Ultrafast Two-Dimensional Spectroscopy Uncovers Ubiquitous Electron-Paramagnon Coupling in Cuprates

Author: Giannetti, Claudio

Affiliation: Università Cattolica del Sacro Cuore

Type: Contributed Talk

Session: Ultrafast and spectroscopic probes of quantum materials

Date and Time: 24.07.2026, 09:35 - 09:55

The coupling between electronic excitations and collective bosonic modes is fundamental to the emergence of high-temperature superconductivity in cuprates. Despite extensive effort, conventional equilibrium and pump–probe optical spectroscopies still struggle to disentangle couplings to different bosonic modes when their energy scales overlap.
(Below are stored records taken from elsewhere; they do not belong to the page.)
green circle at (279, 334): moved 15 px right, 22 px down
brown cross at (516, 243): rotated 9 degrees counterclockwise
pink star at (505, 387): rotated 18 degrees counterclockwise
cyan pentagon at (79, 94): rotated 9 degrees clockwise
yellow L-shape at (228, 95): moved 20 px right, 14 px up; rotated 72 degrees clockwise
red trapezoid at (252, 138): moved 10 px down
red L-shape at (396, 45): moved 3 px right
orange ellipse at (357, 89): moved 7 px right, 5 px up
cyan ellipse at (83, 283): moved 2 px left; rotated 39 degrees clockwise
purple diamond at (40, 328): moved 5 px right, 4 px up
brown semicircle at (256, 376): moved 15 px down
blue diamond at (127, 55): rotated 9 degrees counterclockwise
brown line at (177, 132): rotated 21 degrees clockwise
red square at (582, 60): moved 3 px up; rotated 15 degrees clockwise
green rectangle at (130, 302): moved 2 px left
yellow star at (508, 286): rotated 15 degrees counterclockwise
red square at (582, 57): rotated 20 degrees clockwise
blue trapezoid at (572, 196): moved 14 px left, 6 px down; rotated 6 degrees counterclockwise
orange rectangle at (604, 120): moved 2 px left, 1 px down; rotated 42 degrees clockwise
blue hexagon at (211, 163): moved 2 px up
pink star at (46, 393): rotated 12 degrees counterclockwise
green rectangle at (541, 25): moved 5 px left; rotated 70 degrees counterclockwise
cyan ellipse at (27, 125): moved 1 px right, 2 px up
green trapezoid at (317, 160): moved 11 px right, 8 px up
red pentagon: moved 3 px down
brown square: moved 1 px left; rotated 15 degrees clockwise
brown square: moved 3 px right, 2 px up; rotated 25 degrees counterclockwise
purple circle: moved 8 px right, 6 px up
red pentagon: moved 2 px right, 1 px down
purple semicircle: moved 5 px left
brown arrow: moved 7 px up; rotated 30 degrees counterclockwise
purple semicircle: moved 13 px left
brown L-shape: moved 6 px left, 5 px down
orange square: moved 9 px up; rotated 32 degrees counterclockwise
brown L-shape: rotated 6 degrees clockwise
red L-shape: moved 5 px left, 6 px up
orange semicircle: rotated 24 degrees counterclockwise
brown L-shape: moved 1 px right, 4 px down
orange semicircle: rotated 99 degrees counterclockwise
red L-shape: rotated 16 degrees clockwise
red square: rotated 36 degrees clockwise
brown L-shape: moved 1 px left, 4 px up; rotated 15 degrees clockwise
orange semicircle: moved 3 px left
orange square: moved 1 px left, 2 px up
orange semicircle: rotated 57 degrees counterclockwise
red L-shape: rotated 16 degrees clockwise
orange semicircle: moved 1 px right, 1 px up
Here we overcome this limitation using ultrafast two-dimensional electronic spectroscopy (2DES), which correlates excitation and detection photon energies with femtosecond time resolution. Applied to optimally doped Bi2212, 2DES reveals a pronounced off-diagonal resonance arising from the ultrafast generation of nonthermal bosons with energy ℏΩq = 200 meV. By comparing the measured spectra with a theoretical framework that explicitly includes the interaction between charge-transfer and magnetic excitations, we identify these bosons as paramagnons with momenta centered near (π/2, π/2) and extending toward (0, π) and (π, 0). The resonance persists across a large range of temperatures and doping concentrations, demonstrating that high-energy paramagnons are ubiquitously and strongly coupled to electronic excitations throughout the cuprate phase diagram. Time-domain analysis constrains the build-up of the paramagnon population to ≲ 10 fs, placing a lower bound λ ≳ 0.7 on the coupling strength. More broadly, our results establish 2DES as a powerful approach for disentangling mode-selective electron–boson interactions in strongly correlated materials.